Separates slices of NDCubes along a given axis into an NDCubeSequence of (N-1)DCubes.

Parameters:

axis (int) – The array axis along which the data is to be changed.

Returns:

result

Return type:

ndcube.NDCubeSequence

plot(*args, **kwargs)[source]

A convenience function for the plotters default plot() method.

Calling this method is the same as calling cube.plotter.plot, the behaviour of this method can change if the NDCube.plotter class is set to a different Plotter class.

reproject_to(target_wcs, algorithm='interpolation', shape_out=None, order='bilinear', output_array=None, parallel=False, return_footprint=False)

Reprojects this NDCube to the coordinates described by another WCS object.

Parameters:
  • algorithm (str) – The algorithm to use for reprojecting. This can be any of: ‘interpolation’, ‘adaptive’, and ‘exact’.

  • target_wcs (astropy.wcs.wcsapi.BaseHighLevelWCS, astropy.wcs.wcsapi.BaseLowLevelWCS,) – or astropy.io.fits.Header The WCS object to which the NDCube is to be reprojected.

  • shape_out (tuple, optional) – The shape of the output data array. The ordering of the dimensions must follow NumPy ordering and not the WCS pixel shape. If not specified, array_shape attribute (if available) from the low level API of the target_wcs is used.

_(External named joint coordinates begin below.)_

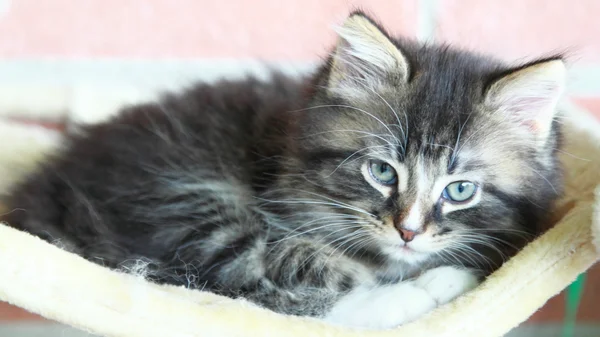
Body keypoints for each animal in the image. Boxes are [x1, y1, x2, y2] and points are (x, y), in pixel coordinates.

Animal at [1, 11, 564, 328]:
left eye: (461, 189)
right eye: (382, 172)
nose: (407, 231)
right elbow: (326, 277)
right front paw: (433, 278)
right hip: (186, 202)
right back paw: (433, 287)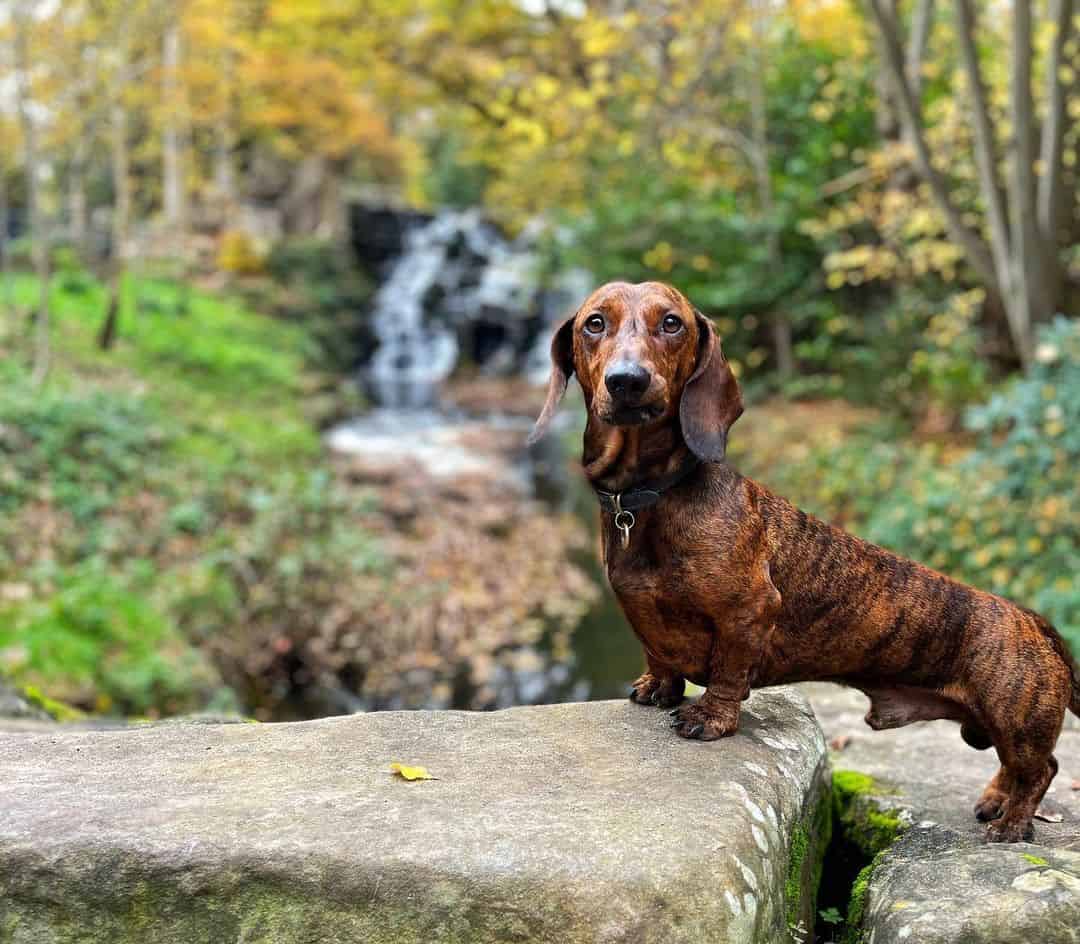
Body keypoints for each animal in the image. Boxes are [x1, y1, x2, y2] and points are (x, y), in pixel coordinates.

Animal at [529, 278, 1080, 838]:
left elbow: (728, 673)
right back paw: (996, 801)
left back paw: (1013, 823)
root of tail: (1030, 619)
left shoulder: (749, 611)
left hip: (1015, 718)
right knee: (1026, 767)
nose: (628, 381)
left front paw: (710, 718)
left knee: (1041, 768)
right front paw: (658, 687)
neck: (650, 496)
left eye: (672, 323)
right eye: (595, 323)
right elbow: (659, 655)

  • order (int or str) – The order of the interpolation (used only when the ‘interpolation’ or ‘adaptive’ algorithm is selected). For ‘interpolation’ algorithm, this can be any of: ‘nearest-neighbor’, ‘bilinear’, ‘biquadratic’, and ‘bicubic’. For ‘adaptive’ algorithm, this can be either ‘nearest-neighbor’ or ‘bilinear’.

  • output_array (numpy.ndarray, optional) – An array in which to store the reprojected data. This can be any numpy array including a memory map, which may be helpful when dealing with extremely large files.

  • parallel (bool or int) – Flag for parallel implementation (used only when the ‘exact’ algorithm is selected). If True, a parallel implementation is chosen and the number of processes is selected automatically as the number of logical CPUs detected on the machine. If False, a serial implementation is chosen. If the flag is a positive integer n greater than one, a parallel implementation using n processes is chosen.

  • return_footprint (bool) – Whether to return the footprint in addition to the output NDCube.

Returns:

  • resampled_cube (ndcube.NDCube) – A new resultant NDCube object, the supplied target_wcs will be the .wcs attribute of the output NDCube.

  • footprint (numpy.ndarray) – Footprint of the input array in the output array. Values of 0 indicate no coverage or valid values in the input image, while values of 1 indicate valid values.

Notes

This method doesn’t support handling of the mask, extra_coords, and uncertainty attributes yet. However, meta and global_coords are copied to the output NDCube.